- [Exercise requirements]:
Output every record again so that it matches the original word for word.

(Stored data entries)
* * *
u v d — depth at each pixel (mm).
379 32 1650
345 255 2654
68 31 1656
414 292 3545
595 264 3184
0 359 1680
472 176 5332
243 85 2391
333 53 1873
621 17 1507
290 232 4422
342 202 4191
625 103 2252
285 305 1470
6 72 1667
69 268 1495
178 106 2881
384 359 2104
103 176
* * *
- [Finished task]:
u v d — depth at each pixel (mm).
379 32 1650
345 255 2654
68 31 1656
414 292 3545
595 264 3184
0 359 1680
472 176 5332
243 85 2391
333 53 1873
621 17 1507
290 232 4422
342 202 4191
625 103 2252
285 305 1470
6 72 1667
69 268 1495
178 106 2881
384 359 2104
103 176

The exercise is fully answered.